§ PROBLEM STATEMENT
Print, in exact form, the lines below from the one containing "ました。縁起物として重宝され、主に正月のお飾りに使" through the one containing "Dowiedz się więcej", and omit all others.

§ Stored dataset items
········

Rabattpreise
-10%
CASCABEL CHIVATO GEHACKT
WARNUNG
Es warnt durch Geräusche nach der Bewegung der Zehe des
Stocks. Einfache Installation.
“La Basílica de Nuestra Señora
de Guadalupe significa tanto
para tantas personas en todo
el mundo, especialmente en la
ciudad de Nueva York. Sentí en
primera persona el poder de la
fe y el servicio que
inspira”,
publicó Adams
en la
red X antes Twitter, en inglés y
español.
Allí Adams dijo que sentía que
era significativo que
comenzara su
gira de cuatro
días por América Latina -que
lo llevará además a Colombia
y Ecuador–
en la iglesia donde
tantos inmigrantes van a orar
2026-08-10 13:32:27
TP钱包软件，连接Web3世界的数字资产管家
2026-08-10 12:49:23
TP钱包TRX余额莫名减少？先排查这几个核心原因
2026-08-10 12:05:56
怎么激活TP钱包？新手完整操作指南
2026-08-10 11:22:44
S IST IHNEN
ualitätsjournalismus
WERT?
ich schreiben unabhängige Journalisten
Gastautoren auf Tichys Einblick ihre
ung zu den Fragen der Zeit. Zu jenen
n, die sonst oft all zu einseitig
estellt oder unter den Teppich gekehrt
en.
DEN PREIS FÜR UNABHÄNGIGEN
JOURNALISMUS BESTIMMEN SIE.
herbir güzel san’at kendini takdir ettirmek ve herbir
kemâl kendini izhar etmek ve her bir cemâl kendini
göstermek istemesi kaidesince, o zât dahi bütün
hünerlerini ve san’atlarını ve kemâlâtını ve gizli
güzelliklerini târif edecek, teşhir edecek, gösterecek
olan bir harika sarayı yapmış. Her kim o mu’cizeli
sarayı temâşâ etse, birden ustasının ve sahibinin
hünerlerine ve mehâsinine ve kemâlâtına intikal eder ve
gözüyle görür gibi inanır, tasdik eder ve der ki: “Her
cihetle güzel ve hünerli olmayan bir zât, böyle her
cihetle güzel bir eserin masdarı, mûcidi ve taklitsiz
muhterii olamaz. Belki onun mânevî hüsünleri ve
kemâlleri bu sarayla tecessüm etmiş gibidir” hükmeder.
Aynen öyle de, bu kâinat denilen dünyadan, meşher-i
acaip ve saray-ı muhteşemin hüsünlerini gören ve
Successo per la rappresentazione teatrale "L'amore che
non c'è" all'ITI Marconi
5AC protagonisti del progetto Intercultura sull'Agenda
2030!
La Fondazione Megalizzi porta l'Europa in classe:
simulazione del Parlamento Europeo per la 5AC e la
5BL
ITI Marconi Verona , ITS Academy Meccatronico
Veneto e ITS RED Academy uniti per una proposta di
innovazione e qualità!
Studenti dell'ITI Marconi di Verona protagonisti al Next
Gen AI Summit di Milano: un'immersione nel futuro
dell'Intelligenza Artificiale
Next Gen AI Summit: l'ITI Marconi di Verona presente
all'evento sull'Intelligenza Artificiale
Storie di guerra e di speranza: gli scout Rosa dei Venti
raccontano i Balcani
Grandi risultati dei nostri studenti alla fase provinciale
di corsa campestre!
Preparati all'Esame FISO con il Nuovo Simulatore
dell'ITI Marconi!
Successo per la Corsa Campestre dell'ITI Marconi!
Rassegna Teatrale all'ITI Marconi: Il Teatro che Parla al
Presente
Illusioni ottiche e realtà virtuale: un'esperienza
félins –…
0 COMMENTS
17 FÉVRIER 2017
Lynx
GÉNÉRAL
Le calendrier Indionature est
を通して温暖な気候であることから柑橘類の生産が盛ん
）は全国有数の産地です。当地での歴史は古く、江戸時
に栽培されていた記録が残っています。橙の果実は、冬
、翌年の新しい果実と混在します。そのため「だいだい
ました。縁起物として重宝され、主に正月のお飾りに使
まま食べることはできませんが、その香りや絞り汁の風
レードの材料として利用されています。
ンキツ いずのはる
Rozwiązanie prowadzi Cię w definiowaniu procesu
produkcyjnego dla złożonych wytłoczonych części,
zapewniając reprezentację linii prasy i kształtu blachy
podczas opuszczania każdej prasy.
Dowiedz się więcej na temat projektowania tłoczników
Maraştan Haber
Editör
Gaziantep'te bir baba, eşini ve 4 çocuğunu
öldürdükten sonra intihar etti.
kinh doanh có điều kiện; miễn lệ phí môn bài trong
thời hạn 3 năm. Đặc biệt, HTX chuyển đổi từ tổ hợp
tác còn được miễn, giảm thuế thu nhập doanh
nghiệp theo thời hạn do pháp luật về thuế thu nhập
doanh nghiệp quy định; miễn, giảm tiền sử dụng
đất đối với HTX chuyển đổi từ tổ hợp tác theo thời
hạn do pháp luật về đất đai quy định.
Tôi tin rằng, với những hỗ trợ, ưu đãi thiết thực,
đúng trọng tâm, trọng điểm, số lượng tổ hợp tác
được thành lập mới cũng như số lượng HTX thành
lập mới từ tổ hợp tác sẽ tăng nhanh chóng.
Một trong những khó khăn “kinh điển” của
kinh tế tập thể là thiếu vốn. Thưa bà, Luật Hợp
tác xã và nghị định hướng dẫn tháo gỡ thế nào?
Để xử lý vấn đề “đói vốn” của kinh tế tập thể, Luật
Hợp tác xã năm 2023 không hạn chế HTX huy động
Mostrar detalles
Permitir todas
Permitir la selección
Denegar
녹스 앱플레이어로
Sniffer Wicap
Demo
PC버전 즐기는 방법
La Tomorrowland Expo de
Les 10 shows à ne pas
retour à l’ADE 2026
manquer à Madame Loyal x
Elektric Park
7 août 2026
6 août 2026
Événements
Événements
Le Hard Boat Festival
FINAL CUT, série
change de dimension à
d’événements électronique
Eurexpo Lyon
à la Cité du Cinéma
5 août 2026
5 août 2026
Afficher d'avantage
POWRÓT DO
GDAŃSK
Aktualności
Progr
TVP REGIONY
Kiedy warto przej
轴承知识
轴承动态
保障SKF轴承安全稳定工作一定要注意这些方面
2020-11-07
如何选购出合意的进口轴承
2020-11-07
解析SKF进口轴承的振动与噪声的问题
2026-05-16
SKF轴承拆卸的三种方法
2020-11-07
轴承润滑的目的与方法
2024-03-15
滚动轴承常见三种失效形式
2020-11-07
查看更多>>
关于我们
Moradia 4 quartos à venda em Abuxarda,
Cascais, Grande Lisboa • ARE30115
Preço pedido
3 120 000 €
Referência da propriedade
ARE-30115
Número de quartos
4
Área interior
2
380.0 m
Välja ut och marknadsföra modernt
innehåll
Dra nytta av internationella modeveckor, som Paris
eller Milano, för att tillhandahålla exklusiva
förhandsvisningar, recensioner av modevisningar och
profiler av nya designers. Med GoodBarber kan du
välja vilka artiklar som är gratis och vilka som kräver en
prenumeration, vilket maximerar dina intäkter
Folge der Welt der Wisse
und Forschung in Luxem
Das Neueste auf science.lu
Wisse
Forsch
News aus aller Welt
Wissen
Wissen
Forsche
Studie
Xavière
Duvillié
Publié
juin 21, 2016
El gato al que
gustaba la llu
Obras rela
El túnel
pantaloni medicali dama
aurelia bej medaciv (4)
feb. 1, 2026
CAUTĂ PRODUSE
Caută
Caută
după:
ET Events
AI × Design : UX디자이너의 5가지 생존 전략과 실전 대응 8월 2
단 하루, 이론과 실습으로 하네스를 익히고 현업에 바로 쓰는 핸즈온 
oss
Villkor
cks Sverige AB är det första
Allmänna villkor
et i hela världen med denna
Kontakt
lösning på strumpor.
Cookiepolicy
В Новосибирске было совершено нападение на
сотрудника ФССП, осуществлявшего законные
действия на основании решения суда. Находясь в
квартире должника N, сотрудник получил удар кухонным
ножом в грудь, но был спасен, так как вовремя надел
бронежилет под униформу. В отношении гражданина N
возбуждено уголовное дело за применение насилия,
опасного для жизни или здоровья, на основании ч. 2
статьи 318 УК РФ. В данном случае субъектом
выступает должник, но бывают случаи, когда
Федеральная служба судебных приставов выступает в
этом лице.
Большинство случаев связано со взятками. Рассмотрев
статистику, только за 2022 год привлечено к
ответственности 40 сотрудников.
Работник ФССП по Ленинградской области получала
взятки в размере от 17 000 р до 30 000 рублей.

········

§ EXERCISE SOLUTION
ました。縁起物として重宝され、主に正月のお飾りに使
まま食べることはできませんが、その香りや絞り汁の風
レードの材料として利用されています。
ンキツ いずのはる
Rozwiązanie prowadzi Cię w definiowaniu procesu
produkcyjnego dla złożonych wytłoczonych części,
zapewniając reprezentację linii prasy i kształtu blachy
podczas opuszczania każdej prasy.
Dowiedz się więcej na temat projektowania tłoczników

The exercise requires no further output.